Stuff & Nonsense 021: Meet Me in the Alleyway
Welcome back! This week's been a bit of a blur - work, life, writing work/life has all been buzzing lately. All of it good, though I can't discuss everything...yet.
I've shuffled the newsletter format a bit, for those that appreciate that kind of thing. I'll do most of my musing up top, folowed by the week's interview and then close out with the links, as time permits. Just seems to flow better. I reserve the right to change my mind!
A few book things - you can now pre-order print editions of my two upcoming (via Polis Books) Pete Fernandez mysteries, Silent City and Down the Darkest Street. As you probably know, pre-orders make a huge difference for authors, so if you're interested in picking these up, feel free to reserve your copy now. Digital info, TK.
My short story "Lone" - featuring spot illustrations from friend and comic book artist Dennis Calero - is out in the wild as part of Thomas Pluck's mammoth collection, Protectors 2: Heroes. The book features an impressive cast of writers, including Harlan Ellison, Hilary Davidson, Angel Luis Colon and lots more. Plus, all proceeds go to a great cause.
On the events side, I am extremely proud of this:
Not just the Noir at the Bar Queens poster, though that was fun to put together. The lineup of authors reading at Astoria Coffee strikes me as a great mix of talents and it'll surely be a fun night. Come by to listen to some great crime fiction authors read from their latest books. You can also purchase them at the event, thanks to co-sponsor The Astoria Bookshop.
I wrote a bit about detectives series at Do Some Damage - from my POV as writer and reader. This was partially inspired by this excellent New Yorker spotlight on Michael Nava and his Henry Rios novels.
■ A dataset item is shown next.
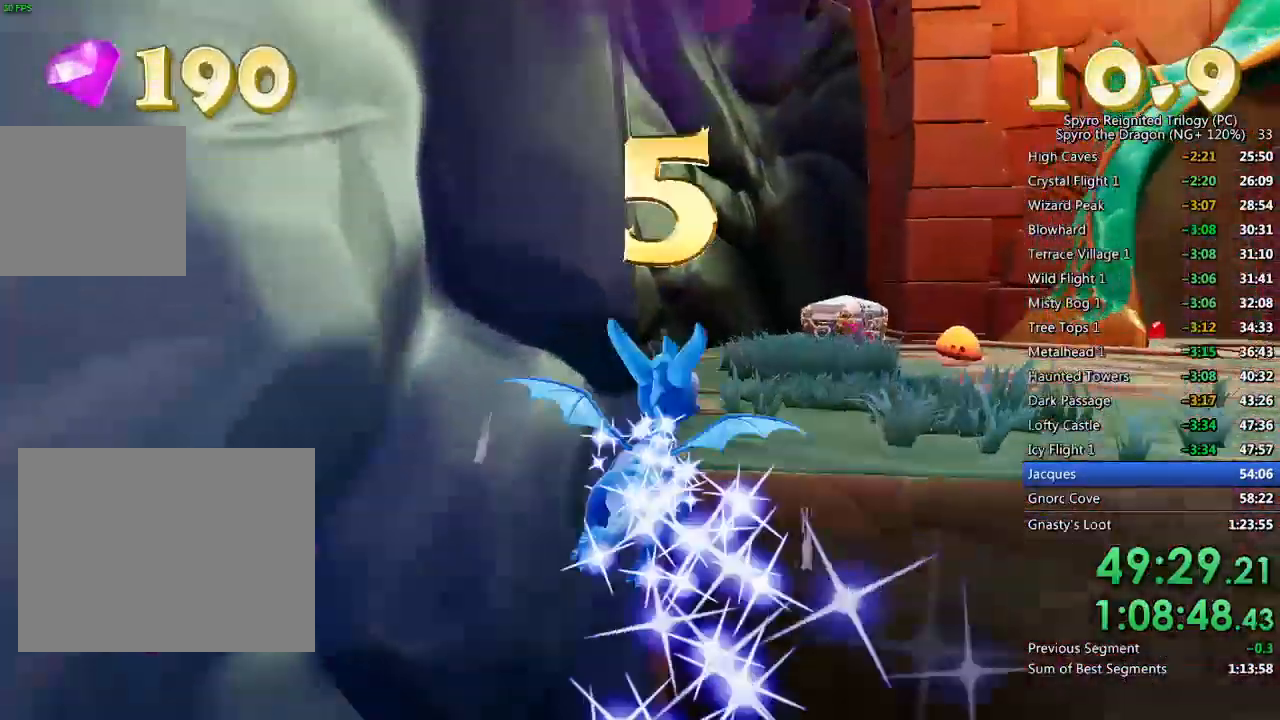
{"buttons": [], "left_stick": "up-right", "right_stick": "left", "events": [[33, "TRIANGLE", "up"], [50, "left_stick", "center"], [167, "right_stick", "left"], [183, "left_stick", "down"], [233, "left_stick", "center"], [300, "left_stick", "right"], [417, "left_stick", "up-right"]]}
I do think there's a story out there about detective series, showcasing a handful of characters and noting the changes they experience from first book to last. If my personal time wasn't about to take a deep cut due to some great news I'll share later this year, maybe I'd consider writing it.
Loved this Alexander Chee piece on authors and the growing demands of social media (mostly in the wake of slashed advertising budgets which, in turn, destroyed major review outlets). It's a really thoughtful story, especially when presented through the prism of #FerranteFever.
Reading it got me to thinking about my own social media presence and asking myself whether I think it's working. My answer: Maybe? I try to keep the channels I run as "vibrant" as I can - not just via promotional posts of my own work, but also by linking and sharing things that would appeal to readers of my books - including the work of other authors I admire or follow myself. This newsletter is a part of that. I don't think I'd do it if I didn't enjoy it, though there is a level of responsibility to maintaining something once you've gotten it rolling. One would hope that by creating a conversation with your followers/Likes/friends, you increase the chances of name recognition or familiarity leading to an actual purchase of your book. Which sounds crass, but I think it's fine as long as the journey - or engagement - is fulfilling enough. The translation to sales becomes secondary and icing on an already tasty cake.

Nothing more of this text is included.